_EXERCISE BRIEF_:
Each line that includes "Used" must be copied from the records.

_EXERCISE INPUT_:

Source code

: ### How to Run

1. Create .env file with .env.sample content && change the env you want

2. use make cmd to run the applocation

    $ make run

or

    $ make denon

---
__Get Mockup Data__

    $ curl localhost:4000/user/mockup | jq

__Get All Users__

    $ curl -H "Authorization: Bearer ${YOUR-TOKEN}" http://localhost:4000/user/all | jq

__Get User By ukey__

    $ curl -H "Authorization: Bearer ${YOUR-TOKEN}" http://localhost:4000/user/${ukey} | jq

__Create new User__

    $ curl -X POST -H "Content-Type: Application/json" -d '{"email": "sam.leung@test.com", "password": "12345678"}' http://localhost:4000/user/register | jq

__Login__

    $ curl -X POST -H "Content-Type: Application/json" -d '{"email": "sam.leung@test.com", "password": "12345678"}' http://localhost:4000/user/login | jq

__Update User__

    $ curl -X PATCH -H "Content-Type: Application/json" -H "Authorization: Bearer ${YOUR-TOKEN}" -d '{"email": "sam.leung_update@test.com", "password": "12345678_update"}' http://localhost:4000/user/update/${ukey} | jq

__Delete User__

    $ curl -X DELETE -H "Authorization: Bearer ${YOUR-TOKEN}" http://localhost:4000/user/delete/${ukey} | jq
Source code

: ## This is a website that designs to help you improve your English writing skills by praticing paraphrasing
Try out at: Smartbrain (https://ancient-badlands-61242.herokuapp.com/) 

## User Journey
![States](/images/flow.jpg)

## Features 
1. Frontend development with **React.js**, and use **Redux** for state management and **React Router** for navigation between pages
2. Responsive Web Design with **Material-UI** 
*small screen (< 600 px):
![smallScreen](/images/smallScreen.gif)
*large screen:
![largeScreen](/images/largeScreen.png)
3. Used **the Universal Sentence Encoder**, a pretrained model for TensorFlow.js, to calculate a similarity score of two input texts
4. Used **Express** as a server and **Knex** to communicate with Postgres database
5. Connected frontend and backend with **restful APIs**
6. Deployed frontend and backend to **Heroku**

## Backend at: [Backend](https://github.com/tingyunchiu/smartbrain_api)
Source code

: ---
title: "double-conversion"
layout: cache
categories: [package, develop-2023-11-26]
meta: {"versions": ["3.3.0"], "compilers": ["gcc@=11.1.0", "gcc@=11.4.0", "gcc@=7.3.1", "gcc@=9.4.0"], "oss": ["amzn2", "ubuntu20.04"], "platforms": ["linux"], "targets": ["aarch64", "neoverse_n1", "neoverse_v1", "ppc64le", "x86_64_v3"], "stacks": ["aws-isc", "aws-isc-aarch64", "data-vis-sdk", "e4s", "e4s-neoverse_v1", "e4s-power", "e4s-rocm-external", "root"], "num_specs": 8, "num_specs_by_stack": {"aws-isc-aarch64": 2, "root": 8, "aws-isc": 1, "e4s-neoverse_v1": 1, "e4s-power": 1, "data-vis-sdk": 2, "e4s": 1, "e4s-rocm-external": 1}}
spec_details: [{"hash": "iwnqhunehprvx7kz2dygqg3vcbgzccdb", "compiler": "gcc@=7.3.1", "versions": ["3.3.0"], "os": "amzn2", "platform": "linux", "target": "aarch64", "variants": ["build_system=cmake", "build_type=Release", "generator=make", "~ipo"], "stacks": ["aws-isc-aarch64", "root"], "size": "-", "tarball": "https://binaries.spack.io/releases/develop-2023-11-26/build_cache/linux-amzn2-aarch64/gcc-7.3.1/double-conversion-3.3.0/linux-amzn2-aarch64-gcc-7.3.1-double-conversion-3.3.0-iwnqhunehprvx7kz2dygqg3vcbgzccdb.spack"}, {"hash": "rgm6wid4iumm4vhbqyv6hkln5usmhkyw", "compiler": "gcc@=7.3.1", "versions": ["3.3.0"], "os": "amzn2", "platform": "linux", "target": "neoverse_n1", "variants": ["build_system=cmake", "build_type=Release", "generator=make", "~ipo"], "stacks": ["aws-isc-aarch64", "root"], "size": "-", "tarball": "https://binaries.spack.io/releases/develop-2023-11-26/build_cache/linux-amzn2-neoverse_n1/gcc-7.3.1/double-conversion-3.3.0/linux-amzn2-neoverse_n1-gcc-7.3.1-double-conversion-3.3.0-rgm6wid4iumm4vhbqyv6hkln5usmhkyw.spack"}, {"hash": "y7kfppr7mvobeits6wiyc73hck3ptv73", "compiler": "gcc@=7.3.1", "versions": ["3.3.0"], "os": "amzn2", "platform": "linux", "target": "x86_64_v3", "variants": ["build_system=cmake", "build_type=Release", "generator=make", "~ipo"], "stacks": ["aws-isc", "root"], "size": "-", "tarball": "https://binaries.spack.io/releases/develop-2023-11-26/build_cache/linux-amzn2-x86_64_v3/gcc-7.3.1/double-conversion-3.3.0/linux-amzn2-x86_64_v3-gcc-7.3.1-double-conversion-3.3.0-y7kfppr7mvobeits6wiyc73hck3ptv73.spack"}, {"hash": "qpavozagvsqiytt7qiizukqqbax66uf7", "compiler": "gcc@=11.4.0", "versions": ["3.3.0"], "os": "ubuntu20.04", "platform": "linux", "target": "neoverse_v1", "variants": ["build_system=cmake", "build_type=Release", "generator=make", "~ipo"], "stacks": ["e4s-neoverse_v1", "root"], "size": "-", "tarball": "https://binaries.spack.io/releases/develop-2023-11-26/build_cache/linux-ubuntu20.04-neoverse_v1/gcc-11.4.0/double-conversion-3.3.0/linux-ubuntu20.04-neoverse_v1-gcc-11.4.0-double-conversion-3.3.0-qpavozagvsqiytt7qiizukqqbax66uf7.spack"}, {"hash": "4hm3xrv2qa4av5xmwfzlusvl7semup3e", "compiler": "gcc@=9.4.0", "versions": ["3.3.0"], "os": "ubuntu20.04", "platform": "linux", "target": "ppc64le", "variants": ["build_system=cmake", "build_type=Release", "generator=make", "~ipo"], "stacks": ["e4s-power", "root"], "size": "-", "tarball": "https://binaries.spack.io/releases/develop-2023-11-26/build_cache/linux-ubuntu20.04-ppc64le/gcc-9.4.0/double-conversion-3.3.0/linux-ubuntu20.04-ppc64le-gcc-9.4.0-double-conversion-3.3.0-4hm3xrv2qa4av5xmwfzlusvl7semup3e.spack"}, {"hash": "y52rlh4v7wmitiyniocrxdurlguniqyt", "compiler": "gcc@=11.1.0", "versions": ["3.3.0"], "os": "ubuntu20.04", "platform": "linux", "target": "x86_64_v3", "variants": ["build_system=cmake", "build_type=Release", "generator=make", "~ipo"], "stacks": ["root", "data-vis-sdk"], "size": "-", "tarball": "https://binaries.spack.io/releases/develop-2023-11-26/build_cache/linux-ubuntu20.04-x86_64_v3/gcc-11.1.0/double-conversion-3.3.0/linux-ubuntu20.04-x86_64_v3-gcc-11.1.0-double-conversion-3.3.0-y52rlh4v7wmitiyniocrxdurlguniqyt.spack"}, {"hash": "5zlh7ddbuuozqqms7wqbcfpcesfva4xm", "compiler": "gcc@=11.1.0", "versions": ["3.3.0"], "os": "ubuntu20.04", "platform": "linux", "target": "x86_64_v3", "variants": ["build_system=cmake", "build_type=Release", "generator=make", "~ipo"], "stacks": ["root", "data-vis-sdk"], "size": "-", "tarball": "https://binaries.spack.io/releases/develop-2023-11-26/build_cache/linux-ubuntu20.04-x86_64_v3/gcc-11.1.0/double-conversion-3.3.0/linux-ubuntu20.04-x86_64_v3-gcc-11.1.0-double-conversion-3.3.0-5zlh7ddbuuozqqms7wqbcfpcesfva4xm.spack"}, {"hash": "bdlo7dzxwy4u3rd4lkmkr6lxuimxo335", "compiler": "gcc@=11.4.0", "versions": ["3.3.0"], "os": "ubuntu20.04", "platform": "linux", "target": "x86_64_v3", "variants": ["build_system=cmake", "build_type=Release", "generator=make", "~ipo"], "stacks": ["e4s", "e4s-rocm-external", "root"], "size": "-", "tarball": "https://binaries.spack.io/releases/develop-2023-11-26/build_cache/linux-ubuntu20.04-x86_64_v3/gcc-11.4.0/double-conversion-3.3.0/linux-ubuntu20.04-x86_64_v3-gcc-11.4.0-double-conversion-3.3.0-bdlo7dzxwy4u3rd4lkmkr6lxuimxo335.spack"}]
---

_SOLUTION BELOW_:
3. Used **the Universal Sentence Encoder**, a pretrained model for TensorFlow.js, to calculate a similarity score of two input texts
4. Used **Express** as a server and **Knex** to communicate with Postgres database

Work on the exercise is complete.